++++ Fragmento
Foto de Todd Winters

Pedir deseos es gratis, o casi. Si se los pides a alguna imagen católica, la santa institución te invita a que compres una vela o deposites la voluntad cuando pasan el cepillo (siempre barriendo para casa). Luego están esas fuentes emblemáticas donde puedes solicitar el cumplimiento de un sueño a cambio de una pequeña moneda que arrojas al fondo de sus aguas. Cuando era adolescente, y los deseos se me acumulaban, imitaba este lanzamiento de moneda en los pantanos cercanos a Madrid; usaba pequeñas piedras cuidadosamente preseleccionadas, lo cual salía mucho más económico y, ahora que lo pienso, ecológico. Si conseguía que rebotaran tres veces sobre la superficie del agua tenía el convencimiento de que aquel deseo se me iba a cumplir. Hace tiempo que perdí esta destreza de convertir a las piedras en saltamontes acuáticos, probablemente a base de batacazos de anhelos incumplidos. Ahora me dejo llevar por el destino que, todo hay que decirlo, no me ha tratado mal. Sin embargo, se ve que mi educación católica hizo mella en mí porque, en ocasiones, me veo hablando con él como si del propio Jesús de Medinaceli se tratara. Ya no le pido que intervenga en situaciones relacionadas con amores no correspondidos, ni pretendo ambiciones materiales; son deseos de vida, de mediar ahí donde la ciencia médica desahucia a un amigo o a un familiar. Pero nada, mi destino está tan sordo como esos santos de piedra o madera policromada.
++++++++
Ejercicio: Indica cuántas veces tenían que rebotar las piedras sobre la superficie del agua para tener, según el fragmento sobre pedir deseos, el convencimiento de que el deseo se iba a cumplir.
++++ Información extraída
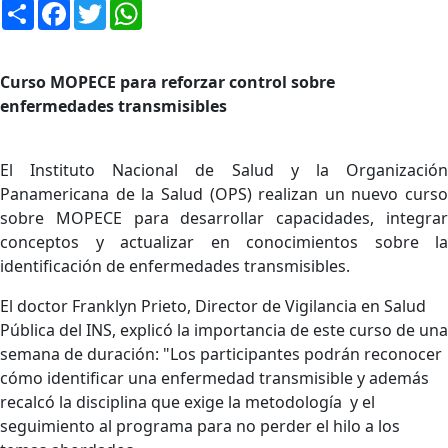
Compartir
Facebook
Twitter
WhatsApp
Curso MOPECE para reforzar control sobre
enfermedades transmisibles
El Instituto Nacional de Salud y la Organización
Panamericana de la Salud (OPS) realizan un nuevo curso
sobre MOPECE para desarrollar capacidades, integrar
conceptos y actualizar en conocimientos sobre la
identificación de enfermedades transmisibles.
El doctor Franklyn Prieto, Director de Vigilancia en Salud
Pública del INS, explicó la importancia de este curso de una
semana de duración: "Los participantes podrán reconocer
cómo identificar una enfermedad transmisible y además
recalcó la disciplina que exige la metodología y el
seguimiento al programa para no perder el hilo a los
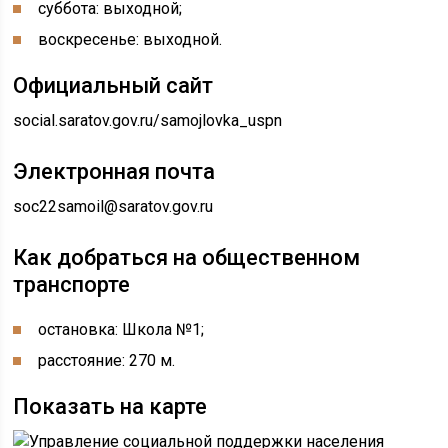
суббота: выходной;
воскресенье: выходной.
Официальный сайт
social.saratov.gov.ru/samojlovka_uspn
Электронная почта
soc22samoil@saratov.gov.ru
Как добраться на общественном
транспорте
остановка: Школа №1;
расстояние: 270 м.
Показать на карте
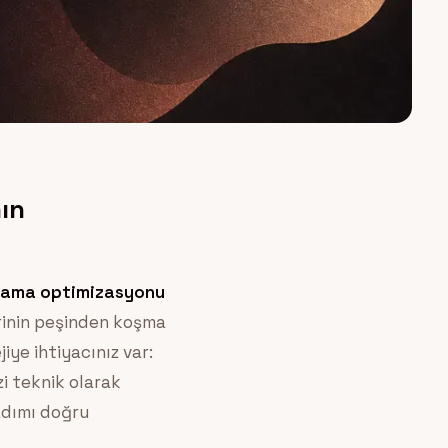
ın
rama optimizasyonu
rinin peşinden koşma
ye ihtiyacınız var:
i teknik olarak
adımı doğru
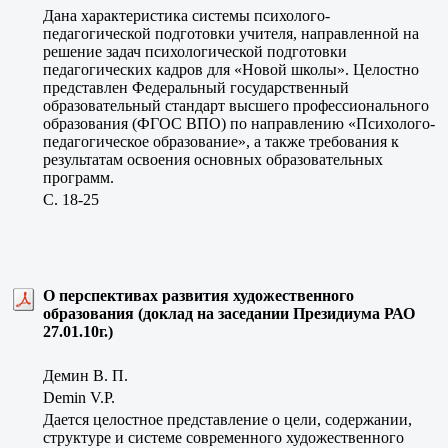
Дана характеристика системы психолого-
педагогической подготовки учителя, направленной на
решение задач психологической подготовки
педагогических кадров для «Новой школы». Целостно
представлен Федеральный государственный
образовательный стандарт высшего профессионального
образования (ФГОС ВПО) по направлению «Психолого-
педагогическое образование», а также требования к
результатам освоения основных образовательных
программ.
C. 18-25
О перспективах развития художественного
образования (доклад на заседании Президиума РАО
27.01.10г.)
Демин В. П.
Demin V.P.
Дается целостное представление о цели, содержании,
структуре и системе современного художественного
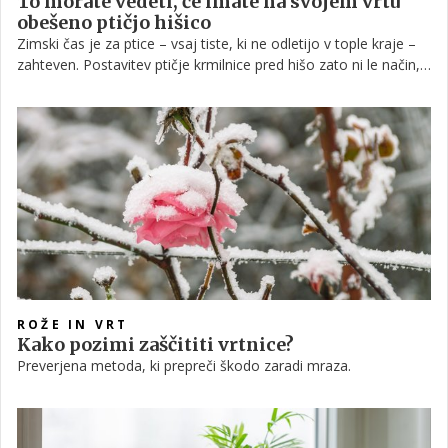
To morate vedeti, če imate na svojem vrtu
obešeno ptičjo hišico
Zimski čas je za ptice – vsaj tiste, ki ne odletijo v tople kraje –
zahteven. Postavitev ptičje krmilnice pred hišo zato ni le način,
kako jih privabiti na svoj vrt, ampak jim dejansko lahko pomaga
preživeti. Toda za to boste morali storiti več kot le vreči nekaj
ptičjih semen v krmilnico.
ROŽE IN VRT
Kako pozimi zaščititi vrtnice?
Preverjena metoda, ki prepreči škodo zaradi mraza.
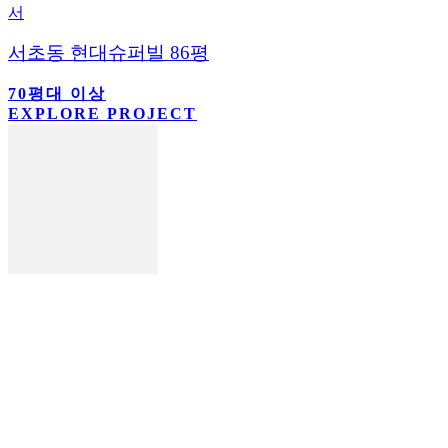
서
서초동 현대슈퍼빌 86평
70평대 이상
EXPLORE PROJECT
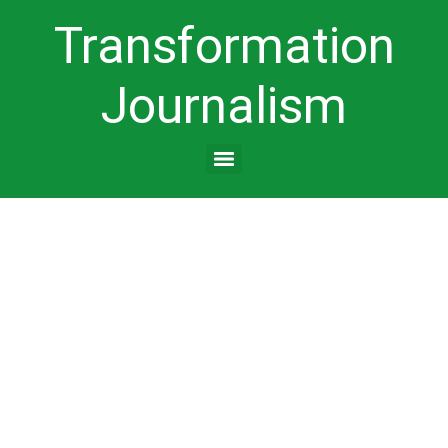
Transformation
Journalism
Autor:
TransitionJournalism
Niklas von Wurmb-Seibel:
Begegnungen statt
Sendezeit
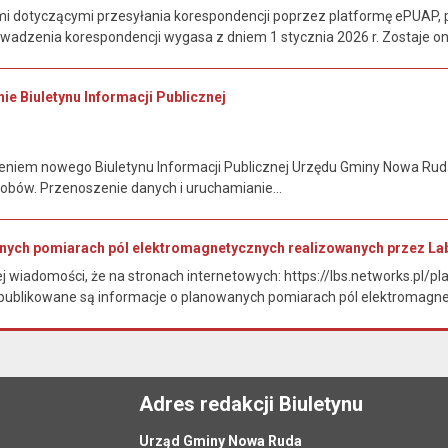
 dotyczącymi przesyłania korespondencji poprzez platformę ePUAP, p
wadzenia korespondencji wygasa z dniem 1 stycznia 2026 r. Zostaje o
ie Biuletynu Informacji Publicznej
niem nowego Biuletynu Informacji Publicznej Urzędu Gminy Nowa Ruda i
obów. Przenoszenie danych i uruchamianie...
anych pomiarach pól elektromagnetycznych realizowanych przez 
ej wiadomości, że na stronach internetowych: https://lbs.networks.pl/
/ publikowane są informacje o planowanych pomiarach pól elektromagne
Adres redakcji Biuletynu
Urząd Gminy Nowa Ruda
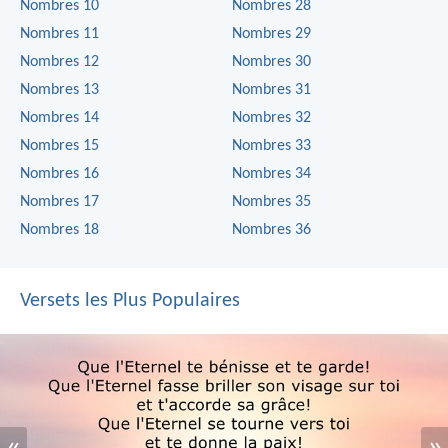
Nombres 10
Nombres 28
Nombres 11
Nombres 29
Nombres 12
Nombres 30
Nombres 13
Nombres 31
Nombres 14
Nombres 32
Nombres 15
Nombres 33
Nombres 16
Nombres 34
Nombres 17
Nombres 35
Nombres 18
Nombres 36
Versets les Plus Populaires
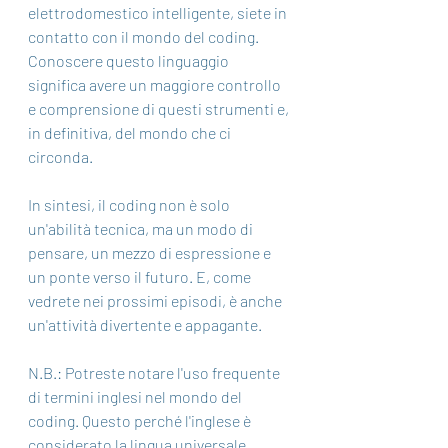
elettrodomestico intelligente, siete in 
contatto con il mondo del coding. 
Conoscere questo linguaggio 
significa avere un maggiore controllo 
e comprensione di questi strumenti e, 
in definitiva, del mondo che ci 
circonda.
In sintesi, il coding non è solo 
un'abilità tecnica, ma un modo di 
pensare, un mezzo di espressione e 
un ponte verso il futuro. E, come 
vedrete nei prossimi episodi, è anche 
un'attività divertente e appagante.
N.B.: Potreste notare l'uso frequente 
di termini inglesi nel mondo del 
coding. Questo perché l'inglese è 
considerato la lingua universale 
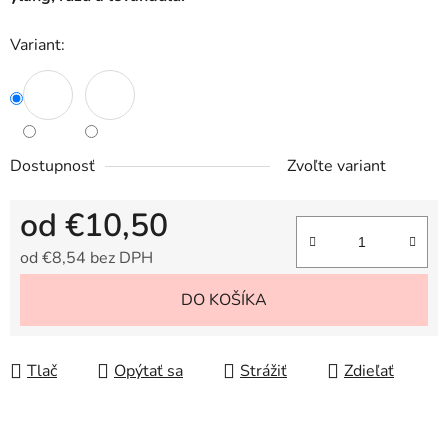
Variant:
Dostupnosť
Zvoľte variant
od
€10,50
od
€8,54
bez DPH
Jednotková cena:
DO KOŠÍKA
Tlač
Opýtať sa
Strážiť
Zdieľať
++++++++
Solución: Tres veces.